Image Source: ZTE Mall
Therefore, Doubao now finds itself in a precarious position. On the one hand, its vision is reasonable and forward-looking; on the other hand, its ability to realize this vision hinges not on its own technology but on whether system permissions can be granted.

When Cornered, 'Doubao Mobile' Emerges as the Only Viable Option
When Doubao opted to develop such a highly system-permission-dependent assistant, it implicitly accepted a premise: for this capability to become a true 'standard experience,' it must penetrate the core of the software and hardware ecosystem. There are only two paths to achieve this: persuade a leading manufacturer to open up system permissions or develop its own fully controllable hardware. The first path is nearly unrealistic. All leading manufacturers are developing their so-called AI OS and would not allow an external assistant to become a system-level entry point.

AIOS Architecture
This implies that Doubao cannot rely on the underlying permissions provided by existing manufacturers to build its core capabilities. In fact, it is improbable that any AI company can fully realize its needs and ambitions by relying on third-party hardware. Meta relies on glasses, while Alibaba recently launched its Quark AI Glasses, indicating a consideration for seeking independent hardware entry points. This trend is occurring globally. Whether it's OpenAI's lightweight device strategy or Google's deep integration with the Pixel series, both essentially point in the same direction: the core of next-generation AI smart hardware is no longer the UI but AI logic.
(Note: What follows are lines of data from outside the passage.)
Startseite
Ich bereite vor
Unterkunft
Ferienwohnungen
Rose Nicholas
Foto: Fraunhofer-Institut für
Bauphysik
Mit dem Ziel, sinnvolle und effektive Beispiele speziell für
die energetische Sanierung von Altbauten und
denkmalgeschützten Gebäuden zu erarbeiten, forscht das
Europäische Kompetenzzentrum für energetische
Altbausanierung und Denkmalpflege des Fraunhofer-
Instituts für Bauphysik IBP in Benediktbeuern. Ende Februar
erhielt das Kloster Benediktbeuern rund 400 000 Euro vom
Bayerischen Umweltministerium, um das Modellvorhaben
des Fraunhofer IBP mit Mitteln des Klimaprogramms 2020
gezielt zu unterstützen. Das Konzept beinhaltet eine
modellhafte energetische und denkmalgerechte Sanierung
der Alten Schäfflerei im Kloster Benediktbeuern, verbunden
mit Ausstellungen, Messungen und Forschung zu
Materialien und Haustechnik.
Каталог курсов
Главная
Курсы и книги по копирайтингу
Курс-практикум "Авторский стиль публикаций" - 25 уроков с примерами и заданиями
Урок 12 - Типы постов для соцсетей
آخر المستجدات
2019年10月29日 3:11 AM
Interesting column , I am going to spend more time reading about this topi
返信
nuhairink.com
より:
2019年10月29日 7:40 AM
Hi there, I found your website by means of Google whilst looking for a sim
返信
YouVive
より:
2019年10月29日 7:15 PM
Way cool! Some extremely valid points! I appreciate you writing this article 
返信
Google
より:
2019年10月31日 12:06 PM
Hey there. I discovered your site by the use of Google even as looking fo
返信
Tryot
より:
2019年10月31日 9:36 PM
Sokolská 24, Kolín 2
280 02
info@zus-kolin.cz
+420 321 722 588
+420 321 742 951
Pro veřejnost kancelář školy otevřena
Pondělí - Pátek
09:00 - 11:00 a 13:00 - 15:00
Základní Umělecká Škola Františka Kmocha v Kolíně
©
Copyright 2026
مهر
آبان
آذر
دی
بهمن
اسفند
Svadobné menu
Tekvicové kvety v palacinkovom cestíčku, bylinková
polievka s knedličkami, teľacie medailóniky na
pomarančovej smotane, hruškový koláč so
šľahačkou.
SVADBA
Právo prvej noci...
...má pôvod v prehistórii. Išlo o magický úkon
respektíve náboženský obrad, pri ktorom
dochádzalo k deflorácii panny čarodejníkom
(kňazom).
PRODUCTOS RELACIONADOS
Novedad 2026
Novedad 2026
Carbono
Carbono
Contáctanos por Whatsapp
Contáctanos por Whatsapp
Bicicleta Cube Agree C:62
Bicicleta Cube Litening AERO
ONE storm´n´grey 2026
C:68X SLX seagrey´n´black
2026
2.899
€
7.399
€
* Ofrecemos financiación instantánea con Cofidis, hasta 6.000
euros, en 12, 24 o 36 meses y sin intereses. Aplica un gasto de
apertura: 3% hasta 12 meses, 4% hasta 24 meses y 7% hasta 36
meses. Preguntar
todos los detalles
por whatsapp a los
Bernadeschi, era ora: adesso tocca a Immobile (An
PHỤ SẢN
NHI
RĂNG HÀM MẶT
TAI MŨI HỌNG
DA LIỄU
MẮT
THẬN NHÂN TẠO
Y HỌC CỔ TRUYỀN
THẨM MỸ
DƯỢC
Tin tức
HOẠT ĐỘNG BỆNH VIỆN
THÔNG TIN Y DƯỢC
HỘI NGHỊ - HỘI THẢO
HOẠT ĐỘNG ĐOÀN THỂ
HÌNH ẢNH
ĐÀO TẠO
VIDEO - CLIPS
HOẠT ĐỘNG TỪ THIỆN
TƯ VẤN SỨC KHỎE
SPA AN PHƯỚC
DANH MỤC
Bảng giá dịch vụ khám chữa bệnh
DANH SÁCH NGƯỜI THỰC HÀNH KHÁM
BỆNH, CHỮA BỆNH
Pixel 10's AI Personal Summary Feature
Under these circumstances, Doubao must either become an integral part of someone else's system or possess its own device, controlling the entire chain from hardware to OS. For Doubao, the question is probably not whether to develop hardware but that without hardware, its vision cannot be realized. In fact, rumors about ByteDance developing smart glasses have been circulating for a long time, and the acquired Smartisan hardware team is clearly not idle. Given the current industrial landscape, such 'operational layers' can only be fully realized when attached to hardware that Doubao can control. Although Doubao specifically emphasized 'not making phones' when launching its mobile assistant, considering technical direction, ecosystem conflicts, and permission structures, it is almost inevitable that it will contradict itself in the future.